Une lanceuse d’alerte tiraillée entre sa conscience et sa famille et une journaliste prise entre sa neutralité professionnelle et son devoir de citoyenne. Zita Hanrot et Céline Sallette sont les héroïnes de Rouge, un thriller écolo signé Farid Bentoumi, en salles le 11 août 2021. Interview en cinq questions des comédiennes.
propos recueillis par Nicolas Bellet
C’est à vous, Zita, que Farid Bentoumi pensait en écrivant le personnage de Nour ?
Zita Hanrot : Farid m’a effectivement dit qu’il avait d’abord écrit le personnage de Nour en pensant à moi, parce qu’il avait beaucoup aimé Fatima (de Philippe Faucon, NDLR) dans lequel je joue. Ensuite, au fil des ré-écritures, Nour est devenu un personnage masculin, puis finalement Farid l’a à nouveau repensé au féminin. Je ne sais pas pourquoi, mais j’aime l’idée que mon personnage n’était pas définitivement genré dans l’esprit de Farid.
Et pour vous, Céline, il a ré-écrit le personnage d’Emma en fonction de votre parcours de vie ?
Céline Sallette : Oui, heureusement que Farid ne m’a pas mise au placard parce que j’étais enceinte (rires) ! Il a eu cette intelligence de se dire qu’Emma, qui est journaliste de profession donc, peut être à la fois sur le terrain et enceinte. Ce n’était pas un sujet. Et ce n’est pas un sujet dans le film d’ailleurs, ce que je trouve extrêmement remarquable dans le cinéma actuel.
Ici, l’écologie et la famille sont liées : ce qui est en jeu dans le film, ce sont les générations futures. Le fait qu’Emma soit enceinte est signifiant.
Céline Sallette : Oui bien sûr ! Ce que je veux dire, c’est qu’il y a, avec cette vraie grossesse, quelque chose qui dépasse un peu le film. De pouvoir prêter de soi, de son intimité à un personnage, à un film, franchement, c’est une grande chance. Et tant mieux si ça apporte quelque chose, si c’est le cas, c’est parce que c’est fait avec finesse.
Zita Hanrot : Tout à fait. Je trouve que ta grossesse apporte une rondeur au film qui est quand même un drame assez âpre et assez dur…

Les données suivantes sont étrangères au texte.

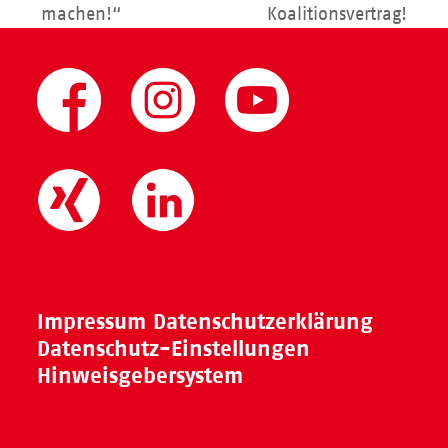
machen!“
Koalitionsvertrag!
Impressum
Datenschutzerklärung
Datenschutz-Einstellungen
Hinweisgebersystem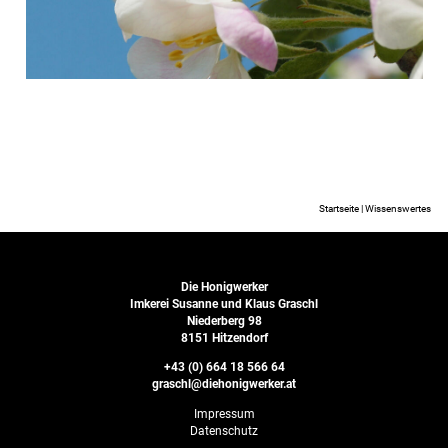
Start­seite
|
Wissens­wertes
Die Honigwerker
Imkerei Susanne und Klaus Graschl
Niederberg 98
8151 Hitzendorf
+43 (0) 664 18 566 64
graschl@diehonigwerker.at
Impressum
Daten­schutz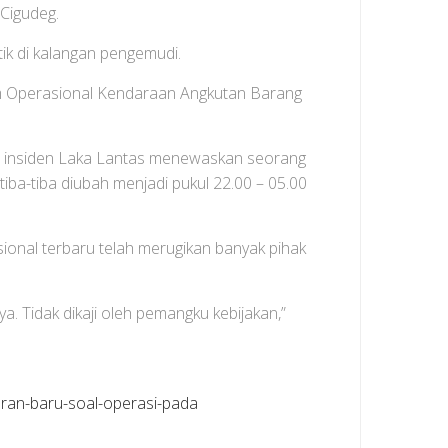
Cigudeg.
tik di kalangan pengemudi.
m Operasional Kendaraan Angkutan Barang
a insiden Laka Lantas menewaskan seorang
tiba-tiba diubah menjadi pukul 22.00 – 05.00
onal terbaru telah merugikan banyak pihak
ya. Tidak dikaji oleh pemangku kebijakan,”
ran-baru-soal-operasi-pada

Un film où les secrets ont une place prépondérante aussi…
Zita Hanrot : Oui, Rouge est construit comme une tragédie, une tragédie antique, avec tout un environnement familial vacillant. Quand je préparais le rôle, je pensais très fort à Hamlet, ce personnage qui, en cherchant la vérité, va mettre en péril l’équilibre de sa propre famille. La question du secret au sein de la famille est prégnante. Pour moi, l’usine chimique dans laquelle travaille le père de Nour (Sami Bouajila, NDLR) en est une métaphore : un lieu clos, des choses enfouies, qui passent dans d’imposants tuyaux, qui tuent les gens à petit feu, de manière insidieuse.
Le film raconte aussi une émancipation (d’un système, d’un environnement), une prise de conscience vive.
Zita Hanrot : Oui, Nour est la petite dernière de la famille et elle va petit à petit devenir une jeune femme qui s’engage. Ça commence quand elle est embauchée comme infirmière à l’usine. Elle quitte le monde de l’enfance et de l’innocence de manière violente.
Céline Sallette : Mais c’est aussi l’émancipation au sens large. Je crois que la question que pose le film, c’est celle de la transformation : “comment pouvons-nous nous transformer ?”. Ça passe, je crois, par des sacrifices. Pour Nour, ça prend la forme d’une remise en question de son mode de vie : elle ne peut plus habiter chez son père et continuer à faire semblant de ne rien voir. Nous faisons déjà face, nous aussi, à des enjeux écologiques qui nous dépassent et devoir sacrifier des conforts qui étaient les nôtres, des habitudes, des atavismes parfois, pour aller vers de nouvelles façons de vivre me semble aller de soi. C’est l’un des sujets forts du film.